Quand on est entré dans la voie des comparaisons littéraires, on irait loin, si le bon sens ou le goût ne vous arrêtaient. Pourquoi n’avouerais-je pas, cependant, que la trente et unième strophe du Contemplateur me rend moins obscure la célèbre énigme de Stéphane Mallarmé : Tonnerre et rubis aux moyeux. M. Faguet a commenté cette strophe dans un sens qui ne contredit pas mon sentiment. Saint-Amant ne peut donc plus, je pense, après ce que l’on vient de lire, nous apparaître comme « tout à fait caduc », selon l’expression malheureuse de Sainte-Beuve.

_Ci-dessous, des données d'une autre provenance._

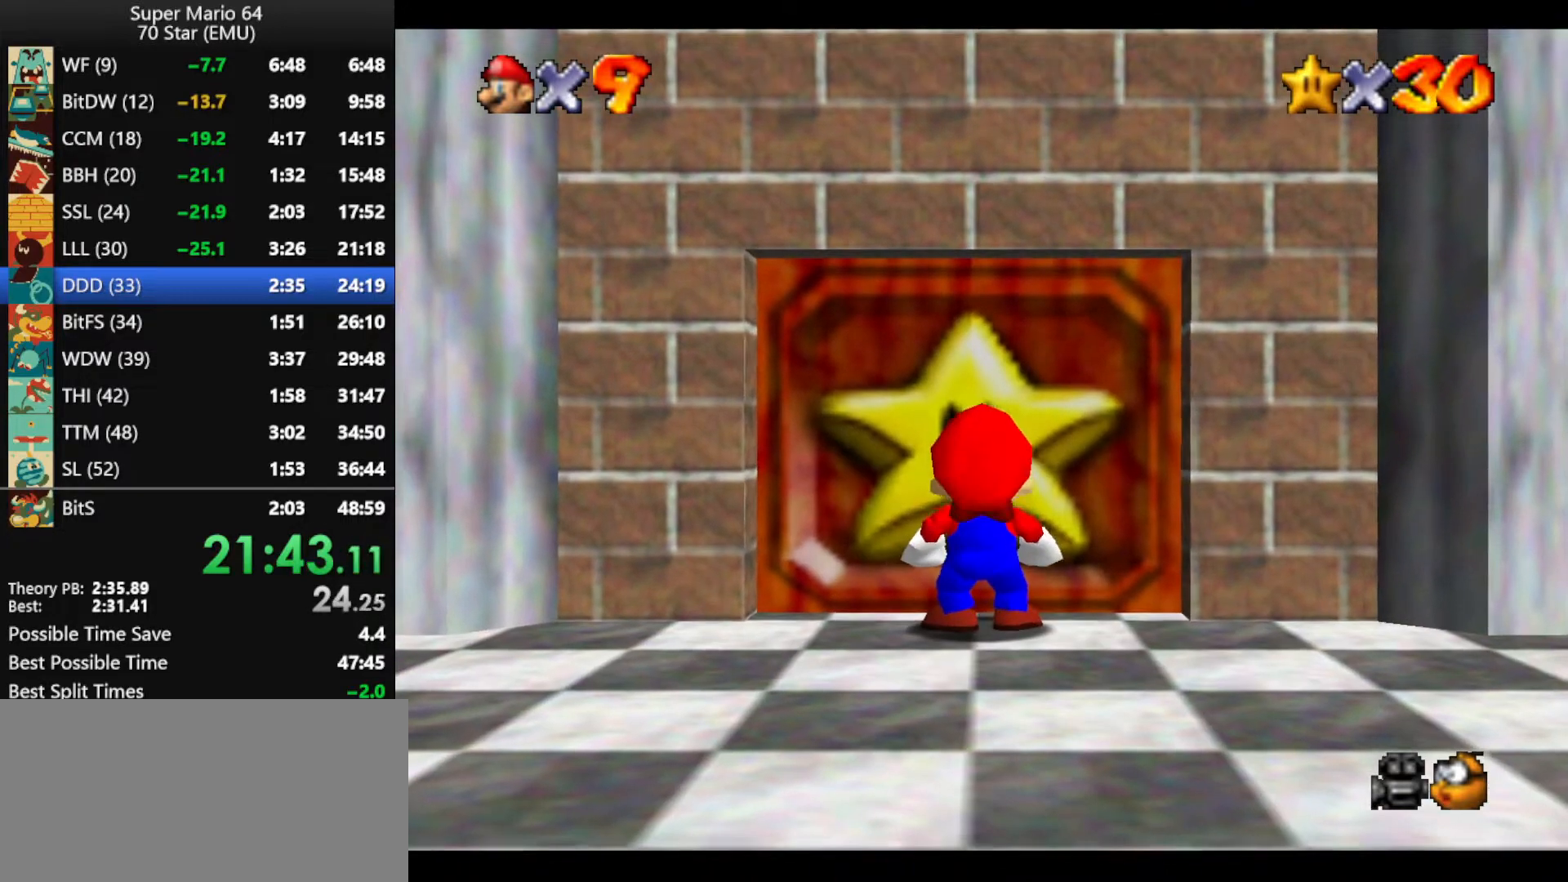
{"buttons": ["A", "B"], "left_stick": "center", "events": [[100, "A", "up"], [100, "B", "up"], [167, "A", "down"], [167, "B", "down"], [233, "A", "up"], [233, "B", "up"], [333, "A", "down"], [333, "B", "down"], [367, "A", "up"], [367, "B", "up"], [433, "A", "down"], [433, "B", "down"]]}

Il me semble, au contraire, singulièrement remuant et très propre encore à donner à ceux qui écrivent en vers des leçons de netteté, de pittoresque et de force. La force est ce qui domine en lui. Son vers est robuste. On ne trouvera de mièvrerie dans Saint-Amant qu’au poème de Lydian et Sylvie, qu’il faut tout de même lire comme exemple d’une des phases de son talent. Partout ailleurs, il est l’homme qui affirme. Son poing, plus d’une fois, dut faire tressauter les bouteilles sur la table du Cormier, et il étonna bien ses compagnons un jour que, pour justifier je ne sais quel caprice, il s’écria : « Messieurs, j’ai cinquante ans de liberté sur la tête. » C’était un représentant de la race individualiste qui, en même temps, nous donnait Corneille. Avec Saint-Amant, le seizième siècle achève de mourir et meurent avec lui, pour bien des années, les influences de Ronsard, de Rabelais, de Mathurin Régnier, de Du Bartas. Le règne va commencer de ceux qui furent des psychologues plus que des artistes et des moralistes plus que des poètes. Ces nouveaux venus manquèrent singulièrement d’indulgence pour leurs prédécesseurs ; ils se crurent de force à rejeter dans l’ombre toute la littérature qui les précédait. Ils prétendirent renouer directement avec l’antiquité, et ce qu’ils reprochaient le plus à Saint-Amant et à tels de ses contemporains, c’était de l’avoir méconnue. On peut voir, en effet, en parcourant les curieuses préfaces que le poète rédigea pour ses œuvres, que l’antiquité était le moindre de ses soucis. Alors que l’imitation des anciens allait devenir la grande règle littéraire, Saint-Amant avouait bonnement qu’il ne savait que peu de latin et moins encore de grec : c’est ce que le pédantisme de Boileau peut-être lui pardonnera le moins.